- **ACTIVITIES**:
**1)** Report only the number of lines in the records that contain the string "given", treating uppercase and lowercase as different.
**2)** Continue the passage defining data processing routine parameters, starting after its last sentence.

- **SELECTED EXCERPT**:
....

As used herein, the term “data processing routine parameters” refers to a definitive set of computational coefficients, thresholds, and transformation rules that govern the execution of data processing routines used in generating the operational profile of the battery pack for an electric vehicle. Further, the parameters establish the operational behavior of quantization, temporal filtering, and frequency-domain analysis algorithms applied to real-time and historical vehicle parameters. Specifically, the data processing routine parameters include quantization parameters such as, but not limited to, fixed-point bit-widths and quantization intervals, thereby dictating the resolution and scaling applied during signal compression. Furthermore, additional parameters include sliding-window sizes, temporal deviation thresholds for consistency filtering, and spectral feature extraction settings such as frequency resolution and windowing functions used during frequency-domain transformation. Moreover, during iterative retraining, the data processing routine parameters are adaptively updated based on the statistical characteristics of computed frequency-domain attributes, enabling optimization of model performance with respect to evolving vehicle dynamics. Additionally, the types of data processing routine parameters include but are not limited to static configuration parameters for initial arrangement deployment, dynamic adaptation parameters adjusted during runtime based on operational state variables, and learning parameters such as step sizes or convergence criteria used during retraining cycles. The parameters enhance the system’s ability to accurately encode, filter, and extract meaningful patterns from vehicular data streams in real time.

....

- **DATA FOR THIS EXERCISE**:
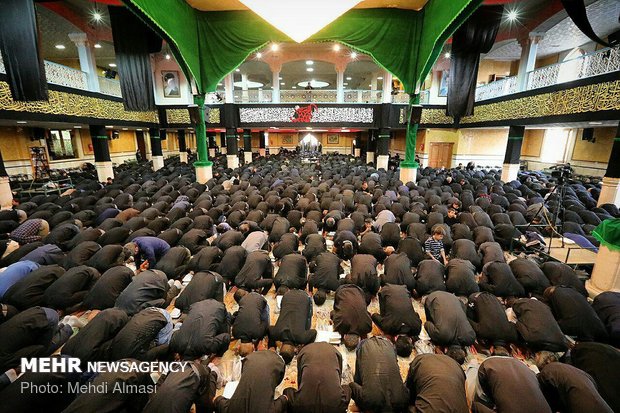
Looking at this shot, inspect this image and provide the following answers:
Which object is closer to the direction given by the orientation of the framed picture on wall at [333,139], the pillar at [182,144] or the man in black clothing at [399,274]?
the man in black clothing

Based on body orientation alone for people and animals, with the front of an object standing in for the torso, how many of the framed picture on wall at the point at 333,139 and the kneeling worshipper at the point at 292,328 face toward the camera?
2

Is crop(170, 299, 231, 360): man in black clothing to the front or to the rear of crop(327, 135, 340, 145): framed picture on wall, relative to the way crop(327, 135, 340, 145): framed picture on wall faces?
to the front

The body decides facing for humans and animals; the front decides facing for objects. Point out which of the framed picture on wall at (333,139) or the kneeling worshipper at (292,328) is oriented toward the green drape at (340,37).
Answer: the framed picture on wall

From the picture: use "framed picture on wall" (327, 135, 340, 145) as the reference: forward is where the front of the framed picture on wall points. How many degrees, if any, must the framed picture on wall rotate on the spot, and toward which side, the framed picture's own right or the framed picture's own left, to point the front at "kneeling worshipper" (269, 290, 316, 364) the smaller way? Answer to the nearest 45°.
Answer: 0° — it already faces them

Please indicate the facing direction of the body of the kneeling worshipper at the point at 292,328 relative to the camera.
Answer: toward the camera

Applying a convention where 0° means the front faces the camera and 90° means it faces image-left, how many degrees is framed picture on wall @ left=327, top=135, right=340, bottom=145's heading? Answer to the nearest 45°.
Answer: approximately 0°

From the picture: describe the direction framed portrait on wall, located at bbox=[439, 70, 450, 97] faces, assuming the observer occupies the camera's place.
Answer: facing the viewer and to the left of the viewer

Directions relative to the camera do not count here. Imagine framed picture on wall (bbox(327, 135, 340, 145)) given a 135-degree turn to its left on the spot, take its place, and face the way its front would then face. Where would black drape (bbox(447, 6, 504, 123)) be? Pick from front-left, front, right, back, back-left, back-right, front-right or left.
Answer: back-right

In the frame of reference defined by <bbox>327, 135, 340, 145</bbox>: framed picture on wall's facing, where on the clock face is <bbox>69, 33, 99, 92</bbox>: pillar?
The pillar is roughly at 1 o'clock from the framed picture on wall.

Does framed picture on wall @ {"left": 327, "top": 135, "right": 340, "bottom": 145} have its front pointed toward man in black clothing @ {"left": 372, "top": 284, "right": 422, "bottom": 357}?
yes

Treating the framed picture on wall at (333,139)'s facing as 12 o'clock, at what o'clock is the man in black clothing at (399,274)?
The man in black clothing is roughly at 12 o'clock from the framed picture on wall.
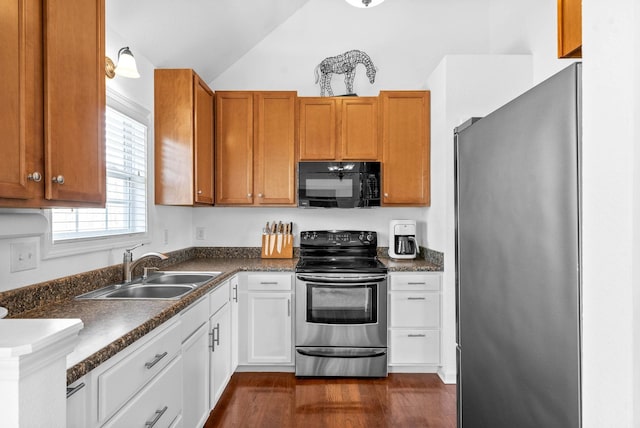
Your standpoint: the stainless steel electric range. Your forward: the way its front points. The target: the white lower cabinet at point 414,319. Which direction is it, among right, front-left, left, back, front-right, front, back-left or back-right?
left

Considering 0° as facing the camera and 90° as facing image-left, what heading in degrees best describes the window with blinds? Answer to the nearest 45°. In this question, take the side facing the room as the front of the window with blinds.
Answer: approximately 315°

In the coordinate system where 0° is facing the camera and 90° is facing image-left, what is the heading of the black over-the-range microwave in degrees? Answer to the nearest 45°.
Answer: approximately 0°

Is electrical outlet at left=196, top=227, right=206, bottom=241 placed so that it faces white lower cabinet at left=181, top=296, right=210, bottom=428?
yes

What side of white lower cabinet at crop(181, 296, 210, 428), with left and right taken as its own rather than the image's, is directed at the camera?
right

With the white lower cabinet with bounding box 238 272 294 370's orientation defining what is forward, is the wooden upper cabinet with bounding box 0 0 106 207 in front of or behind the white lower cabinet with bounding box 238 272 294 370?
in front

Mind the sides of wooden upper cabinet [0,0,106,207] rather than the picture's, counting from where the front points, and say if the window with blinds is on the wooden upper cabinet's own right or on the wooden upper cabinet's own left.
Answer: on the wooden upper cabinet's own left

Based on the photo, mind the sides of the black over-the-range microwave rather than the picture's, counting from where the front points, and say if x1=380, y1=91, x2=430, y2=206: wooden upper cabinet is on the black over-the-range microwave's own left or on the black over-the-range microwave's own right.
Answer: on the black over-the-range microwave's own left

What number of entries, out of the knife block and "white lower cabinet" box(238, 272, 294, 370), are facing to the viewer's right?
0

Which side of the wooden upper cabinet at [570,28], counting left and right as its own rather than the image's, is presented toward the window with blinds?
front
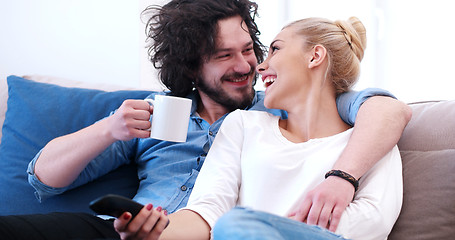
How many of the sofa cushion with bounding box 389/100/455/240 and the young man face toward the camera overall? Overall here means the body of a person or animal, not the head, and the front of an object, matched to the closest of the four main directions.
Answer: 2

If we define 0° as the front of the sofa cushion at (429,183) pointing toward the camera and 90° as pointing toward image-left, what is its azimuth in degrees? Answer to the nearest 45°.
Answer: approximately 0°

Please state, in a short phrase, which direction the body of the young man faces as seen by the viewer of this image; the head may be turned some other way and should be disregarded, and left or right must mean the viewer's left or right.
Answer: facing the viewer

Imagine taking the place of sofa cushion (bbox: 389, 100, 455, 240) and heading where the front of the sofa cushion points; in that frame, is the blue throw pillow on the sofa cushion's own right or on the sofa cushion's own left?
on the sofa cushion's own right

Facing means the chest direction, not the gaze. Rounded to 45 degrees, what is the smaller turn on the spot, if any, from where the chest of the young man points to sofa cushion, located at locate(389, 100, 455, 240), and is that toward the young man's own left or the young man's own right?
approximately 45° to the young man's own left

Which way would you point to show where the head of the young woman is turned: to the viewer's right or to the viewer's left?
to the viewer's left

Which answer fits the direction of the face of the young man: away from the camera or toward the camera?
toward the camera
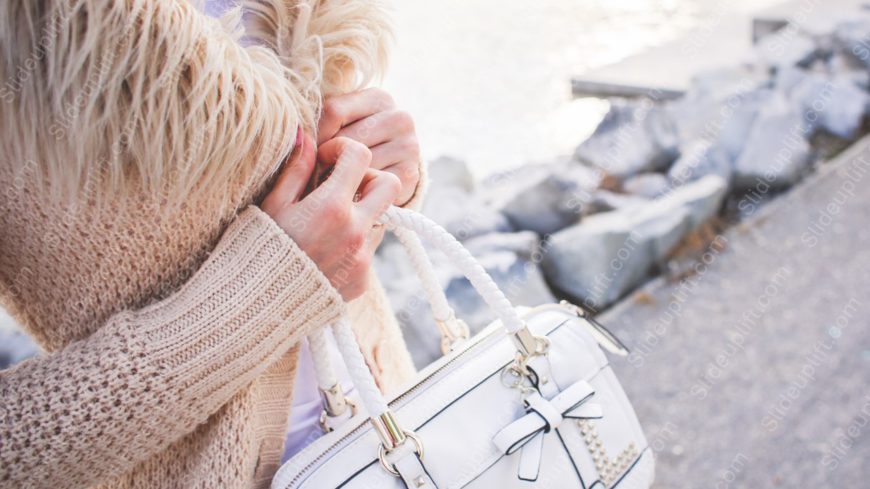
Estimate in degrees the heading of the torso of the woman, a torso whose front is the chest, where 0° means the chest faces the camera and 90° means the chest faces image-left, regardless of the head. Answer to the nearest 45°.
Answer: approximately 270°

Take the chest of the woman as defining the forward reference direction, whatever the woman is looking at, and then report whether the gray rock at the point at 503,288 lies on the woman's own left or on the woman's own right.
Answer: on the woman's own left

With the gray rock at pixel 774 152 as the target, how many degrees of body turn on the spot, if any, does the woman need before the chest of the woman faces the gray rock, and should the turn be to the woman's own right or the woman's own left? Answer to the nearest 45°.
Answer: approximately 45° to the woman's own left

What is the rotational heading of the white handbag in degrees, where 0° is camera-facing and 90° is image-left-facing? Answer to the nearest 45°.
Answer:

....

- **RESULTS OF THE EXERCISE**:
**1)** 2

**2)**
In accordance with a first aspect of the present disclosure, there is provided a system for generating an operational profile for a battery pack of an electric vehicle, the system comprising:
- a sensing module operatively coupled to a plurality of vehicle subsystems and the battery pack, and configured to acquire real-time vehicle parameters from the plurality of vehicle subsystems and the battery pack;
- a memory module operatively coupled to the sensing module and configured to store real-time vehicle parameters acquired from the sensing module and historical vehicle parameters collected from past operational cycles of the vehicle; and
- a processing unit operatively coupled to the memory module and configured to execute at least one data processing routine, the data processing routine comprising:
- quantizing real-time vehicle parameters received from the memory module;
- applying a temporal consistency filtering to the quantized real-time vehicle parameters; and
- extracting a plurality of frequency-domain attributes from the filtered real-time vehicle parameters,
wherein the processing unit iteratively retrains the data processing routines within the memory module based on the plurality of frequency-domain attributes extracted from the real-time vehicle parameters and the historical vehicle parameters.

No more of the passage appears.